The first three of the Four Quartets provide deep connections between significant geography and significant biography for T.S. Eliot. In Burnt Norton, the site of a ruined manor house became the locus for a meditation on what might have been. His visit there with an old college flame, Emily Hale, prompted a poem of nostalgia and regret. East Coker, the Somerset village from which Eliot’s ancestor emigrated to the New World sparked the second poem’s more complex pondering on the nature of time and redemption, and Dry Salvages connected Eliot back to his boyhood on the Mississippi and the surges of the sea in Boston Harbor where he vacationed in his youth. Looking back, and looking forward, Dry Salvages is a bleak, yet hopeful meditation on the vanity of worldly pursuits and the hope of redemption.

Little Gidding completes the cycle. The tiny hamlet in Huntingdonshire that bears the name comprises no more than an old farm house, some outbuildings, and an ancient church. Like Burnt Norton, Eliot had no personal links with Little Gidding except a fascination for its history and a visit there in 1936. Like Burnt Norton, Little Gidding nurtures a brave but tragic history. The village was the home of a small Anglican religious community established in 1626 by Nicholas Ferrar, two of his siblings, and their extended families. They lived together in the countryside following a round of prayer, work, and worship.

The community lived within the High Church tradition of the Church of England that developed after the reign of James I. His successor, the Catholic-minded King Charles I, visited the community three times, and his royal presence is referenced in Eliot’s poem. Putting the community into context, this was during the time of the “Caroline Divines” the theologians who sought to refresh the Catholic roots of Anglicanism. On the literary scene, George Herbert retired around this time to live as a country priest in Bemerton, Henry Vaughan was active as a metaphysical poet in Wales, and, just before, Thomas Traherne recorded his delightful insights.

Eliot’s own Anglo-Catholicism was formed by seventeenth-century Anglicanism, his thought inspired by the sermons of Lancelot Andrewes, and poetry deeply influenced by the metaphysical poets. Consequently, Little Gidding as a location holds deep reserves of meaning for Eliot’s life and work. Although he had no personal family connection with the place, it held great significance for his life and spirituality.

Begun in 1941 when Eliot was sharing in the horrors of the blitz and serving as a fire warden in London, the poem remained unpublished until October 1942. During the intervening months, Eliot reshaped the poem, working on five drafts until he was satisfied.

The opening section recounts a pilgrimage to the church in Little Gidding where time seems suspended. “This is the nearest in place and time, Now and in England… here is the intersection of the timeless moment.” It is contemplation that makes the moment eternal for “you are here to kneel where prayer has been valid.” The second section of the poem is thought by many to be one of Eliot’s greatest poetic achievements. Mirroring Dante’s terza rima, the poet meets “a familiar compound ghost” as he walks the streets during the blitz. The meditation on time and the vanity of ambition echoes through the section before moving on to a Buddhist-like reflection on detachment from desire to mortal and ephemeral things. In the final sections, Eliot summarizes his thoughts from the earlier poems and concludes with both a challenge to continue spiritual exploration while resting in hopeful confidence that in the end “all shall be well.”

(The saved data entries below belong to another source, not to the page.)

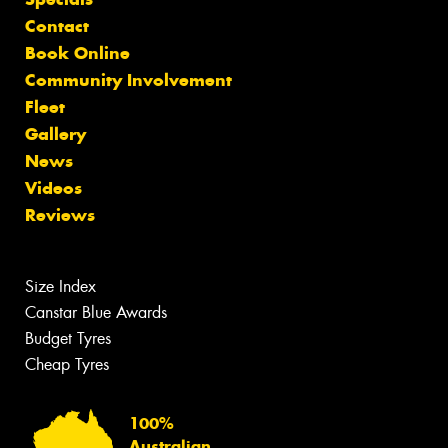
Contact
Book Online
Community Involvement
Fleet
Gallery
News
Videos
Reviews
Size Index
Canstar Blue Awards
Budget Tyres
Cheap Tyres
100%
Australian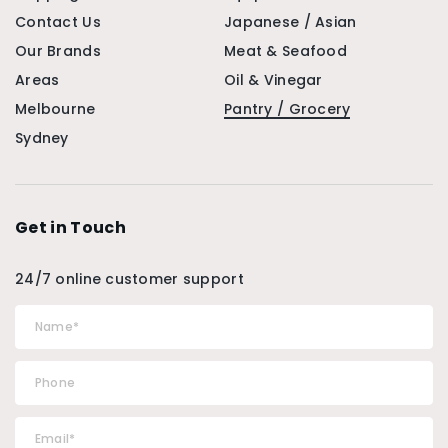
Contact Us
Japanese / Asian
Our Brands
Meat & Seafood
Areas
Oil & Vinegar
Melbourne
Pantry / Grocery
Sydney
Get in Touch
24/7 online customer support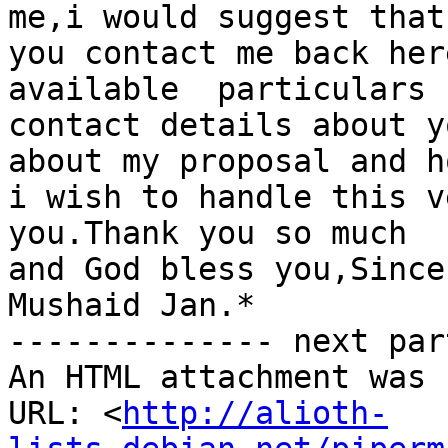
me,i would suggest that

you contact me back her
available  particulars  
contact details about y
about my proposal and ho
i wish to handle this v
you.Thank you so much

and God bless you,Since
Mushaid Jan.*

-------------- next par
An HTML attachment was 
URL: <
http://alioth-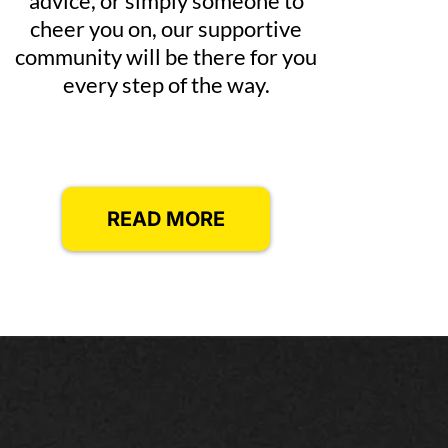
advice, or simply someone to
cheer you on, our supportive
community will be there for you
every step of the way.
READ MORE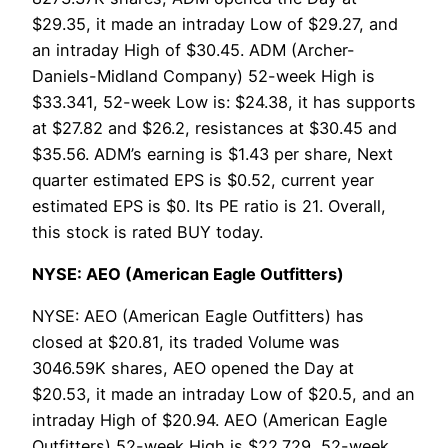
$29.35, it made an intraday Low of $29.27, and
an intraday High of $30.45. ADM (Archer-
Daniels-Midland Company) 52-week High is
$33.341, 52-week Low is: $24.38, it has supports
at $27.82 and $26.2, resistances at $30.45 and
$35.56. ADM’s earning is $1.43 per share, Next
quarter estimated EPS is $0.52, current year
estimated EPS is $0. Its PE ratio is 21. Overall,
this stock is rated BUY today.
NYSE: AEO (American Eagle Outfitters)
NYSE: AEO (American Eagle Outfitters) has
closed at $20.81, its traded Volume was
3046.59K shares, AEO opened the Day at
$20.53, it made an intraday Low of $20.5, and an
intraday High of $20.94. AEO (American Eagle
Outfitters) 52-week High is $22.729, 52-week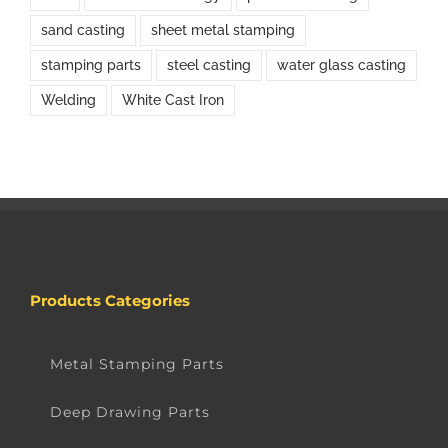
sand casting
sheet metal stamping
stamping parts
steel casting
water glass casting
Welding
White Cast Iron
Products Categories
Metal Stamping Parts
Deep Drawing Parts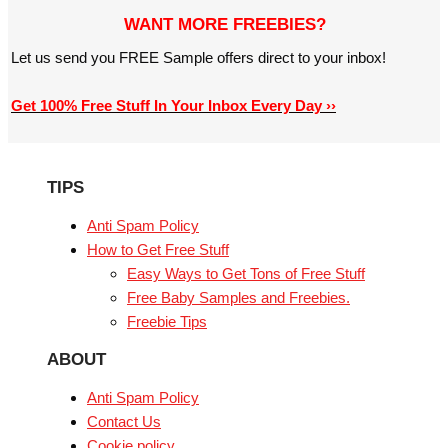
WANT MORE FREEBIES?
Let us send you FREE Sample offers direct to your inbox!
Get 100% Free Stuff In Your Inbox Every Day ››
TIPS
Anti Spam Policy
How to Get Free Stuff
Easy Ways to Get Tons of Free Stuff
Free Baby Samples and Freebies.
Freebie Tips
ABOUT
Anti Spam Policy
Contact Us
Cookie policy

The Four Quartets is marked out now as the greatest Christian poem of the twentieth century. The intricate interweaving of the poet’s own biography, the tragic history of the twentieth century, Christian thought and spirituality combine to create a beautiful poetic tapestry that offers a poignant commentary on a tragic century. The Four Quartets can be read as Eliot’s extended sermon not only on all that is wrong with our society, but also on all that can be done about it.

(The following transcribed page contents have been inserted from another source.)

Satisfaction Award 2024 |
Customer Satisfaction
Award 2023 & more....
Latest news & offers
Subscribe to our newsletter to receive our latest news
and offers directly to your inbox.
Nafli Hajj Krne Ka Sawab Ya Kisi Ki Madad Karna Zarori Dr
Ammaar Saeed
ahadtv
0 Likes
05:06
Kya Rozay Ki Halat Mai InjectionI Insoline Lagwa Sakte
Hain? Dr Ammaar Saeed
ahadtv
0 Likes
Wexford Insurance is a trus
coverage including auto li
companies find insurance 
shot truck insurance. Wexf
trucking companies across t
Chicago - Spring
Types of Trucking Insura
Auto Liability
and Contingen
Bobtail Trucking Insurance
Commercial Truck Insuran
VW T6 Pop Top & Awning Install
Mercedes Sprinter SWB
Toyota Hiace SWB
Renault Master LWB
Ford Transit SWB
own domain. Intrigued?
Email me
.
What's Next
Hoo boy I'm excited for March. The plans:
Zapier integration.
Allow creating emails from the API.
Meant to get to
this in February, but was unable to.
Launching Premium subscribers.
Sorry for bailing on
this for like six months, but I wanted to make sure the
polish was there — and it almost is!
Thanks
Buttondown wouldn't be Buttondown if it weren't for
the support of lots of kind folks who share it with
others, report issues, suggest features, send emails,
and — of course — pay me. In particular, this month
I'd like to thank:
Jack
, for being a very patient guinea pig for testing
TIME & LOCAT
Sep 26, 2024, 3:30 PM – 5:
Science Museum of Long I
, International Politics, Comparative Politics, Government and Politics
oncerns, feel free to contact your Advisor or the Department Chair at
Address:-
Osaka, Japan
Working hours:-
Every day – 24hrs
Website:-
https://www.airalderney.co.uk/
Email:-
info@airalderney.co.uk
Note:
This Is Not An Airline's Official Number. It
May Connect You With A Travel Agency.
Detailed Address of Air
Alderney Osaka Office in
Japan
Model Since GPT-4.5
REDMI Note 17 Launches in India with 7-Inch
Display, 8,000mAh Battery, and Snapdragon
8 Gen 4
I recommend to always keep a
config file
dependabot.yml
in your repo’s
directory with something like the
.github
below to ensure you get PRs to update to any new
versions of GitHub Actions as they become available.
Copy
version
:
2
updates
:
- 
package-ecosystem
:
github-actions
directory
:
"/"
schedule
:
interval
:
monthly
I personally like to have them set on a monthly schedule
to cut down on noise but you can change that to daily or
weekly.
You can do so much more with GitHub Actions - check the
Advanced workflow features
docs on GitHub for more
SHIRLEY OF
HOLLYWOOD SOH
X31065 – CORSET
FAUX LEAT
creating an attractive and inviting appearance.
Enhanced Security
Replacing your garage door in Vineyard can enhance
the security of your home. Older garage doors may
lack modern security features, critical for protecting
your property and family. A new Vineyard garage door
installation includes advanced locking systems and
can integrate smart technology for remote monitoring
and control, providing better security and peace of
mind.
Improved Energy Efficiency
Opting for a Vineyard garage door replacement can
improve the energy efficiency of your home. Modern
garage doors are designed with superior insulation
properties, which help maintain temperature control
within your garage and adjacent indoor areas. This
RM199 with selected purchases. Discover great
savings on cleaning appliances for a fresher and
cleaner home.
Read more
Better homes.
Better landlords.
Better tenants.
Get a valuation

Faced with the encroaching dark, Eliot despairs of solutions that are merely political, economic, or cultural. He witnessed through two world wars the results of empty ideologies, the vanity of human ambitions, and the violence at the heart of man. Instead of political solutions, Eliot offers a renewal of the Spirit. Little Gidding begins and ends with the imagery of pentecostal fire. Western society can only be renewed through a renewal of spirituality. It is not so much that our brains have calcified, but that our hearts are hardened. Eliot contends that only through prayer and penance can a doomed society be saved, that redemption occurs first on the individual level, and that then, as individuals are transformed and renewed, that same fire of life might spread like a wildfire and reclaim the world.